By these standards, I will be forced into performing an unattainable version of transness to get the so-called “care” that these professionals are able to give me. I have no way of knowing if my story will meet their benchmark of a “successful congruous full time real-life experience.” When they inevitably walk me through the effects of T-blockers, determining if they will alleviate my dysphoria, one side effect will make me pause: slight breast development. I don’t think I will be able to tell them the truth. I lived for years as a chubby boy with ‘man-boobs,’ and I know that even now in my queerness, breast development will at times destroy my body image. I don’t want this, yet I still might seek out hormones. I will not be able to tell the truth when asked if I have the “desire to make the physical body as congruent as possible” with my gender, because “non-binary” has no scientific or legal body. If I am honest about my experience, I might not be allowed to medically transition. To go through with this process, I will have to lie.

On Sunday November 25, after reading Chu’s piece, I returned to my twitter feed and immediately saw the criticism pouring out in response. One expected misread from conservative radio host Erick Erickson read: “The New York Times helpful[ly] reminds us, however unintentionally, that transgenderism is a mental health issue and is not normal.” Another criticism came from both cis liberal “allies” and other trans people, calling for trans people to only publicize happy narratives that can’t be flipped to bolster transphobic rhetoric put forward by people like Erickson. Over and over again I saw the desire to silence voices like Chu’s for their potential to give fuel to the fire of transphobic reactionary politics. I argue, however, that without these voices, the fire will never be extinguished.

As I refreshed my feed again and again, I saw more and more reactions to Chu’s piece. Trans twitter was blowing up with tweets that re-stating personal statements along the lines of “But I am happy!” or “so many of us are happy!” This frustrated me, because those responses miss the point. The response I want is “I am happy, but that shouldn’t matter, because my experience is not the experience of all trans people.” These reactions felt like an attempt to save face in fear of the possible blowback. These reactions do not change the narratives that uphold the very system we fear. The fire continues to blaze.

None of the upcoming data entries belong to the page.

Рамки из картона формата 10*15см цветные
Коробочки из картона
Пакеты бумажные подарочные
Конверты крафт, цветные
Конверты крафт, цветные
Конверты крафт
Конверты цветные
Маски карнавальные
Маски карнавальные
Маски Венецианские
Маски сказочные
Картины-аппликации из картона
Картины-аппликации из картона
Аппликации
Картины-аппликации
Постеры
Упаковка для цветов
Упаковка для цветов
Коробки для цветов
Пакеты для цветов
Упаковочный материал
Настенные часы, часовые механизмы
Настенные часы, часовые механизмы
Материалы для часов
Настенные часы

It is not that I, nor other trans people who see themselves in Chu’s story, will never be happy, or that we will never have moments of bliss; but rather, that we are more than our joy. My transition is so much more than my euphoria. It is loving and hating my body in new ways. It is my childhood making so much sense that it hurts. It is celebrating never having to be someone’s “boyfriend” again; it is mourning that I couldn’t have been her “partner” all along. It is trying to hide from stares in public. Dysphoria chips away at both our bodies and our experiences, and no amount of medical aid can fix those experiences. Transitioning is not a cure for a transphobic world.

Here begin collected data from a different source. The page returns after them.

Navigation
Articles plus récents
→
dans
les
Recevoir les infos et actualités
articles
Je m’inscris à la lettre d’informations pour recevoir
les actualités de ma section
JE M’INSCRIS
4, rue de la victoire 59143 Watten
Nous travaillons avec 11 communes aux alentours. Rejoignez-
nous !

By working on the principle that eradicating our pain is the only way to take care of our dysphoria, the medical and mental health professionals who aim to affirm our gender have built a system that forces us into silent misery. We should not be expected to find happiness by conscribing to compulsory medical and societal gender systems and narratives. We should be granted autonomy over our bodies not based on external rubrics of need, but rather on our own desires. Our personal, and not always easily navigable, trans experiences should be paid attention to—this is the care we deserve. We need to care about each other and we need to care for each other, but we are not something that needs to be taken care of.